Records contained in a dataset:
- - - -

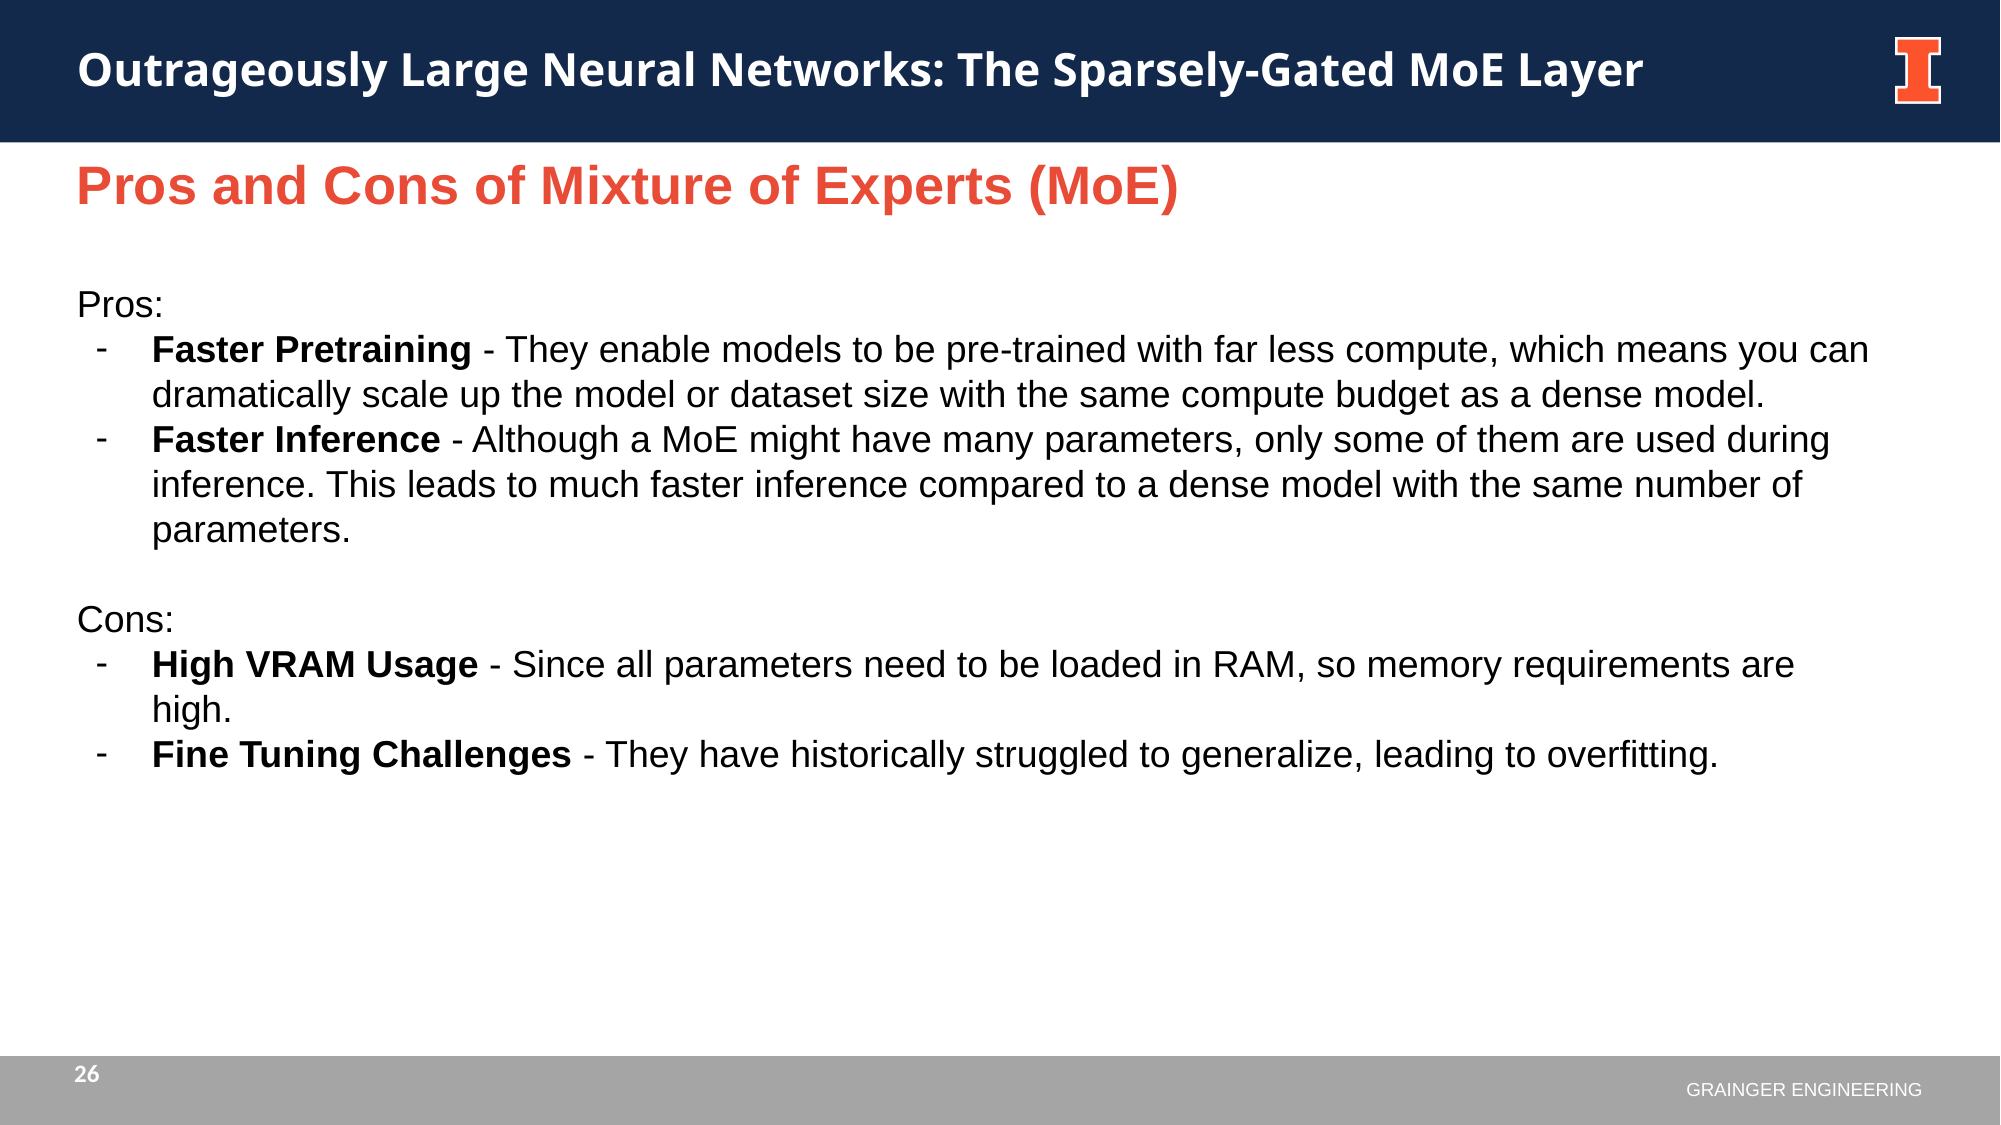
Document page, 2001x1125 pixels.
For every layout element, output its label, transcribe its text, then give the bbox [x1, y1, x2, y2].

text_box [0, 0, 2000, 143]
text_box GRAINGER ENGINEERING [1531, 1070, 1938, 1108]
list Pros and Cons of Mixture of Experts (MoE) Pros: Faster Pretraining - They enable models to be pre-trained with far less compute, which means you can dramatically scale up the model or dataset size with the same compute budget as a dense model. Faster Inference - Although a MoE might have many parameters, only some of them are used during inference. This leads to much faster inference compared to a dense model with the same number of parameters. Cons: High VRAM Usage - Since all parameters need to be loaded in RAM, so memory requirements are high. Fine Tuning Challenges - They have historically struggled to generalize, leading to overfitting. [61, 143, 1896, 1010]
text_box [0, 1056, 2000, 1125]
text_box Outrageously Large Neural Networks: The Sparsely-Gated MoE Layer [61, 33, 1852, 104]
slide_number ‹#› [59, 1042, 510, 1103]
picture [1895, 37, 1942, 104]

- - - -

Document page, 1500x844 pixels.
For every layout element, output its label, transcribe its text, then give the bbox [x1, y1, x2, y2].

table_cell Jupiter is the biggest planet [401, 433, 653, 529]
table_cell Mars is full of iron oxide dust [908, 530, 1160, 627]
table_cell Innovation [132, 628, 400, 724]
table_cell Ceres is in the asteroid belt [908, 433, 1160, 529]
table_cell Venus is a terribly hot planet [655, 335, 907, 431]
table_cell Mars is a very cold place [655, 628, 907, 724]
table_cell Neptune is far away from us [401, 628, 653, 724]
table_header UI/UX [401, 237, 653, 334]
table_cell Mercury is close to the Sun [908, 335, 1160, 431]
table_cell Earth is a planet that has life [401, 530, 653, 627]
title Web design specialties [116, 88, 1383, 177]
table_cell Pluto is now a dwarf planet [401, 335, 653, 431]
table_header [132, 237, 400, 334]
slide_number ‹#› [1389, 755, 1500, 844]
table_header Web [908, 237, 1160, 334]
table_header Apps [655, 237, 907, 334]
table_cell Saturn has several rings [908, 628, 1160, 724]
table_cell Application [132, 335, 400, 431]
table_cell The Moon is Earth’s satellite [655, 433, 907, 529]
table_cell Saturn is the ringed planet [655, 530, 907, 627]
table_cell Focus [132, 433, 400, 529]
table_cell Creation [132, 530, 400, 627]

- - - -

#### Try it:
What are the lines of the data above that include the string "page"? Copy them.

#### Expected answer:
Document page, 2001x1125 pixels.
Document page, 1500x844 pixels.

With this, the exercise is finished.